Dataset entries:
== Segment start ==

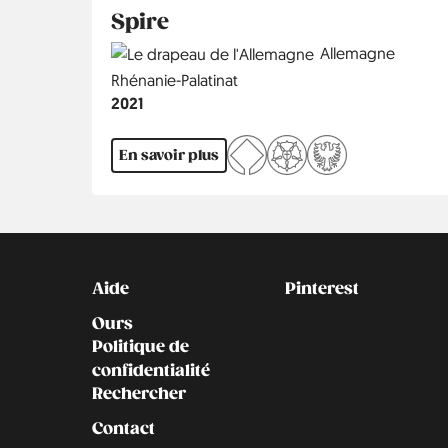
Spire
Country
Allemagne
Région
Rhénanie-Palatinat
Année
2021
En savoir plus
Kontakt
Social
Aide
Pinterest
Ours
Politique de
confidentialité
Rechercher
Contact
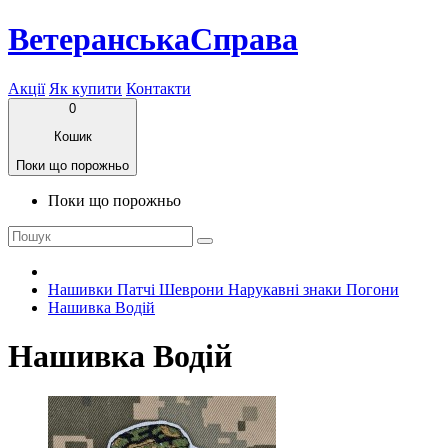
ВетеранськаСправа
Акції
Як купити
Контакти
0
Кошик
Поки що порожньо
Поки що порожньо
Нашивки Патчі Шеврони Нарукавні знаки Погони
Нашивка Водій
Нашивка Водій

== Segment end ==

Write out the lines above word for word, omitting the pictures.

Spire
Country
Allemagne
Région
Rhénanie-Palatinat
Année
2021
En savoir plus
Kontakt
Social
Aide
Pinterest
Ours
Politique de
confidentialité
Rechercher
Contact
ВетеранськаСправа
Акції
Як купити
Контакти
0
Кошик
Поки що порожньо
Поки що порожньо
Нашивки Патчі Шеврони Нарукавні знаки Погони
Нашивка Водій
Нашивка Водій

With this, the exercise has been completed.